[Passage to read Boundary: Start]

They are Editor‑only (EditMode) tests and represent the public behavioural contract of the Currency system.

If a behaviour is asserted here, it is something downstream code is allowed to rely on. If it changes, it is considered a contract change, not an implementation detail.


Purpose

Hostile tests answer one question:

“What does the Currency system actually guarantee to a hostile consumer?”

These tests: - Use only public APIs - Exercise real composed stacks - Avoid reflection and private field access - Assert both guarantees and explicit non‑guarantees (best‑effort behaviour)

They are written from the perspective of an untrusted caller who only has access to documented surfaces.


Rules (strict)

Hostile tests must obey the following rules:

  • ❌ No System.Reflection
  • ❌ No access to private or internal members
  • ❌ No dependency on InternalTruth helpers
  • ❌ No assumptions about decorator internals
  • ✅ Public APIs only
  • ✅ Editor authoring (SerializedObject) is allowed for setup

If a test needs to break any of these rules, it does not belong here.


What these tests cover

Authority gating

CurrencyAuthorityTests

  • No authority present ⇒ mutations fail cleanly
  • Authority denies ⇒ no mutation, no events, no audit
  • Authority allows ⇒ mutations succeed

These tests prove that authority is a hard gate, not advisory.

[Passage to read Boundary: End]

▸ **Questions to answer**:
1. Summarize the text on the Currency system's hostile tests in two sentences.
2. Continue the text on the Currency system's hostile tests, starting after its final line.
The rows that follow are separate material, unrelated to the text on the Currency system's hostile tests.

[Information supplied Boundary: Start]

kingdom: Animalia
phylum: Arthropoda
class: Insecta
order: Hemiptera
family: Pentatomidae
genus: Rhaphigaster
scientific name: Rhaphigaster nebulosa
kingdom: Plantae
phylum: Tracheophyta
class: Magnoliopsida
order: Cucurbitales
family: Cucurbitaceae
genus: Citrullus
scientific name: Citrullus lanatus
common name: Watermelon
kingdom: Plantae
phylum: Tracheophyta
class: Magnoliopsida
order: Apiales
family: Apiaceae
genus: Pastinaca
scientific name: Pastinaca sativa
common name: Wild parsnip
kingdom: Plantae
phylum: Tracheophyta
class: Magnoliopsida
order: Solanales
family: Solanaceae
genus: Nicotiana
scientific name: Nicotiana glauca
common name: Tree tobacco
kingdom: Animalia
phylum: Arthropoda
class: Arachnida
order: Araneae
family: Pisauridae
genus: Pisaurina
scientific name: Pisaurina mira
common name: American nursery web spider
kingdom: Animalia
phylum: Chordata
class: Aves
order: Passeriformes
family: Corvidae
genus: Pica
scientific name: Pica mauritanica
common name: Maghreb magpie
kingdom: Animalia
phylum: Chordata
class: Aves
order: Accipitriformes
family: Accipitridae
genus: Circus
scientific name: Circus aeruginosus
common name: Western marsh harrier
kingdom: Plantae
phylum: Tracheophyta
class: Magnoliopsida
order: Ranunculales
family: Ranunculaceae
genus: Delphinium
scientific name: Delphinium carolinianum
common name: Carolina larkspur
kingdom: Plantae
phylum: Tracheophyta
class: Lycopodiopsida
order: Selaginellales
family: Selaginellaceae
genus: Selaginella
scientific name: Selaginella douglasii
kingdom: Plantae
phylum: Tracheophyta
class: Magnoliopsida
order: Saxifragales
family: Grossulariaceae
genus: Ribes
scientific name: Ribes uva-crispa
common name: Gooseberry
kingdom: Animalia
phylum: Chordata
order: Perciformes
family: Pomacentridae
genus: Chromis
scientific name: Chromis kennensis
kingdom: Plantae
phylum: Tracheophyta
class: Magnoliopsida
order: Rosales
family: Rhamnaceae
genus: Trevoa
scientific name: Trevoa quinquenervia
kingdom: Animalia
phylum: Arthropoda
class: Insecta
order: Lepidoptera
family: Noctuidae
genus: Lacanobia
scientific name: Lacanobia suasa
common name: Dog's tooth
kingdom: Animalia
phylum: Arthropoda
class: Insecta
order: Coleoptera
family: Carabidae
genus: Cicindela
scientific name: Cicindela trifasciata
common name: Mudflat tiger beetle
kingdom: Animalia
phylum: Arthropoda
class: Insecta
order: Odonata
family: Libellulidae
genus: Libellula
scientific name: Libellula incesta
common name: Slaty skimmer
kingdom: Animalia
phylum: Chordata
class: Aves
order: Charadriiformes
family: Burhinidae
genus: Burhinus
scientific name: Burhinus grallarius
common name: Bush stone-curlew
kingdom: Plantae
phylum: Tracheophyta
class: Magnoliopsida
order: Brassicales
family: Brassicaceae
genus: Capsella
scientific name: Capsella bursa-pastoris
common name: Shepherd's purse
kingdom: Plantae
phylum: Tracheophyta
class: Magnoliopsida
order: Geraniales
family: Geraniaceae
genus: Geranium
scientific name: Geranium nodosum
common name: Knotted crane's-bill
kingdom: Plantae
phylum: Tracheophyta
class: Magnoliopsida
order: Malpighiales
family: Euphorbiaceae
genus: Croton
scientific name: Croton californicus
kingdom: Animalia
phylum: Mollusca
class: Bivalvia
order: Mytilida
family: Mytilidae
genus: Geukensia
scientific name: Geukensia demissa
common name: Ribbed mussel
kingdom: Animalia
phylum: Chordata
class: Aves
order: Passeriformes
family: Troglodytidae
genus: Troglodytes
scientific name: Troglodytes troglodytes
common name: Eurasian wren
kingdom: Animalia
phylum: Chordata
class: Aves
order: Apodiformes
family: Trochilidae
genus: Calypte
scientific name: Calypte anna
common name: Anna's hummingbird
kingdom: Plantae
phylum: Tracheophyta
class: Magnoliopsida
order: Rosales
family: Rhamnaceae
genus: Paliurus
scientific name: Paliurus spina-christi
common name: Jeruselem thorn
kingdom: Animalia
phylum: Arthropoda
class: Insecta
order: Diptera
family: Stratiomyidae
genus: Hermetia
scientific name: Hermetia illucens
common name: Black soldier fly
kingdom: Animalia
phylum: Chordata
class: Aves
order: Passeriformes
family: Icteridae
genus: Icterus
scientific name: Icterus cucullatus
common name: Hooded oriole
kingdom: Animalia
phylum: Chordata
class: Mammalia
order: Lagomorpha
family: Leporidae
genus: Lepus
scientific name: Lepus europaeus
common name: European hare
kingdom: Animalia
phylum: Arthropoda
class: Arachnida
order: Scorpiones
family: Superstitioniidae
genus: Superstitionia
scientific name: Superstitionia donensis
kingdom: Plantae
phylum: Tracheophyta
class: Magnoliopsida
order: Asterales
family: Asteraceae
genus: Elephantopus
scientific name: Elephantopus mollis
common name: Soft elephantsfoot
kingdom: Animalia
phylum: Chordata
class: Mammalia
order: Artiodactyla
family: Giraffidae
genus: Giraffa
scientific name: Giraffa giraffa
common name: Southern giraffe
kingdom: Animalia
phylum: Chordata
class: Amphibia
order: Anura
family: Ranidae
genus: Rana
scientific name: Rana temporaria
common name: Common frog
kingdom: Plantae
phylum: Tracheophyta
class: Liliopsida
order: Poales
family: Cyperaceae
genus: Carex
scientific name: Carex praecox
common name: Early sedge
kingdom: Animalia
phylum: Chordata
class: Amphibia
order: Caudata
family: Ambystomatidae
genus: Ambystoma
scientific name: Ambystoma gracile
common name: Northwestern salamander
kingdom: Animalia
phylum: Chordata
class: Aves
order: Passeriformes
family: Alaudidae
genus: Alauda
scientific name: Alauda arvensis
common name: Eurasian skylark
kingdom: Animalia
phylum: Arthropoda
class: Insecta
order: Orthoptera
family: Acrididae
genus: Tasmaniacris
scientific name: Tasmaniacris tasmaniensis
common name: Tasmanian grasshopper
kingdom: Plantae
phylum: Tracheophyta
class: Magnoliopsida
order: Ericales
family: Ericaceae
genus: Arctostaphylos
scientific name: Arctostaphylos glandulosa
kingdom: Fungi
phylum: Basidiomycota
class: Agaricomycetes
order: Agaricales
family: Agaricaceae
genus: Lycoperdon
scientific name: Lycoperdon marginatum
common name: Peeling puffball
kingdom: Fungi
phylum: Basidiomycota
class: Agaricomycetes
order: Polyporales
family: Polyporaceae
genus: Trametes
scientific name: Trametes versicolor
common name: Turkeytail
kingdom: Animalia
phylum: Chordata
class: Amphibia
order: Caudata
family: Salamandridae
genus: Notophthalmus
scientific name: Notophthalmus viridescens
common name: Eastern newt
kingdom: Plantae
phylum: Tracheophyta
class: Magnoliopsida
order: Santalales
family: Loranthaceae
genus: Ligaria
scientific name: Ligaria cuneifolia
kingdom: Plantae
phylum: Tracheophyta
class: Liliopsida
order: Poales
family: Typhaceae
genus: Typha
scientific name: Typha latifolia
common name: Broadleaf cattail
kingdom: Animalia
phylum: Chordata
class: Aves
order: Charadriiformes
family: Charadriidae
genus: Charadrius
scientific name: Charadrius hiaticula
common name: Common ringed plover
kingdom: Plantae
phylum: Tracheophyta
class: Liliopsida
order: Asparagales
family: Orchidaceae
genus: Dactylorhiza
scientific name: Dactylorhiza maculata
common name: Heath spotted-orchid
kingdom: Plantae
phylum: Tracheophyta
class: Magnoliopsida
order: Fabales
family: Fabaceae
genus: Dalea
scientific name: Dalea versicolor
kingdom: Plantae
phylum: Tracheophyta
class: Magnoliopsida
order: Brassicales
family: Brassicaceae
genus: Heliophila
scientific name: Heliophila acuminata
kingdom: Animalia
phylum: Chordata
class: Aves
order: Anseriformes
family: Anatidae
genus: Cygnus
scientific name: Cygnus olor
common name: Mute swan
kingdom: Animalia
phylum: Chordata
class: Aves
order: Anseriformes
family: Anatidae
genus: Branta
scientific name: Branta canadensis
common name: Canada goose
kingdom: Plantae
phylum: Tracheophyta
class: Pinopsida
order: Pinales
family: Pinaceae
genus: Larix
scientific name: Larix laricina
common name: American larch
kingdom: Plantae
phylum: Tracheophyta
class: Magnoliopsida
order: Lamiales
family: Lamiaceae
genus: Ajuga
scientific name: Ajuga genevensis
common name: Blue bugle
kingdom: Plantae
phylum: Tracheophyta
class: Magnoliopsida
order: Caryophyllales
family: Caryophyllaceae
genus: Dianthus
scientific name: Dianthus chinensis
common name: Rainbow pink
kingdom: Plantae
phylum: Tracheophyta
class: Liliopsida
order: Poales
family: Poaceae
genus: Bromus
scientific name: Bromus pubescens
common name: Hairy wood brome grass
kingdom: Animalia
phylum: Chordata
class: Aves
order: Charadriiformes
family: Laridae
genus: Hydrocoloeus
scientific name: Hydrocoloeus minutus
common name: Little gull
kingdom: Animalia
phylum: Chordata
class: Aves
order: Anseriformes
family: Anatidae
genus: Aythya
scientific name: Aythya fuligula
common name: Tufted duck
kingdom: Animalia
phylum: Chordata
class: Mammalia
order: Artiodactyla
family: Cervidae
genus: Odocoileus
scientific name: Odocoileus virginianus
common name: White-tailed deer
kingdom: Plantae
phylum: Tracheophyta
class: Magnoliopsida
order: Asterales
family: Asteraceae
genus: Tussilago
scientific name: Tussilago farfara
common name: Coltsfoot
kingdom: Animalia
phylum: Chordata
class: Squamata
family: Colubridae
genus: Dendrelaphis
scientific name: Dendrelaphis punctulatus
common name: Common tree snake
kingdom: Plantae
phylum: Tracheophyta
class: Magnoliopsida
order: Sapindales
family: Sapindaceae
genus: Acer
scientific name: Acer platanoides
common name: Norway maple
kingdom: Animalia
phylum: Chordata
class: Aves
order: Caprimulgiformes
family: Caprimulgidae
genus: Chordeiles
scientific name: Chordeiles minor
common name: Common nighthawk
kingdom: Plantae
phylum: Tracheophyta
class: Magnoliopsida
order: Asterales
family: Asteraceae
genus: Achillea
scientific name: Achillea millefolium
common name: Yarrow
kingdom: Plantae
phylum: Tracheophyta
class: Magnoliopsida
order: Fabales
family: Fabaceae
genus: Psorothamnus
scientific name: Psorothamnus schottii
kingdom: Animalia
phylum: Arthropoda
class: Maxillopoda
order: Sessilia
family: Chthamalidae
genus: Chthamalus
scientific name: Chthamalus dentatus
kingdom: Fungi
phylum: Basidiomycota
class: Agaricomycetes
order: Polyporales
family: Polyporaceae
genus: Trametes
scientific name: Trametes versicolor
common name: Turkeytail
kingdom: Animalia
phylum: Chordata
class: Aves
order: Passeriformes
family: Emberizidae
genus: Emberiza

[Information supplied Boundary: End]

▸ **Solved tasks**:
1. The hostile tests are Editor-only tests that define the public behavioral contract of the Currency system, written from the view of an untrusted caller who may use only public APIs and never reflection or private members. They cover authority gating, showing that mutations fail cleanly without authority, produce no mutation, events or audit when authority denies them, and succeed when authority allows them.

2.
RequireEscrow guards

CurrencyRequireEscrowTests
CurrencyHoldRequireEscrowTests

  • Debit / transfer fail when escrow is required but missing
  • Hold transactions fail fast when escrow is absent
  • Operations succeed once escrow is present

These tests prove that RequireEscrow is a capability gate, not a policy hint.


Batch event semantics

CurrencyBatchEventTests

  • Per‑op wallet events are not suppressed by batching
  • Batch events emit exactly once on Emit()
  • Cancel() prevents batch emission but does not undo mutations
  • Empty batches emit nothing
  • HoldTxn respects the same batching contract

These tests lock in event semantics relied on by UI and observers.


Idempotency

CurrencyIdempotencyTests

  • Replay detection via |rid: suffix
  • Replay short‑circuits without mutating
  • Replay emits no wallet events
  • Different RIDs apply independently
  • Missing RID ⇒ no idempotency

These tests prove idempotency is: - opt‑in - audit‑aware - non‑destructive


Audit (public exposure)

CurrencyAuditPublicTests

  • Audit metadata is recorded when audit is present
  • Reason + sourceId propagate through direct ops and transactions
  • Non‑audited stacks expose no audit data

These tests cover only publicly exposed audit behaviour.

(Decorator‑chain spelunking lives in InternalTruth.)


CurrencyHoldTxn — escrow‑first transactions

CurrencyHoldTxnTests

These tests exercise the real composed stack:

SceneCurrencyService → Caps → Audit → Escrow

They validate:

  • Partial hold failure ⇒ prior holds released (net‑zero)
  • Preflight failure after holds ⇒ net‑zero
  • Successful hold transfer applies destination credit
  • Owner destruction drops refunds safely
  • TTL expiry refunds when possible, drops when not
  • Destination clamping may result in paid ≥ received

Time‑based behaviour is tested deterministically via ManualTimeProvider.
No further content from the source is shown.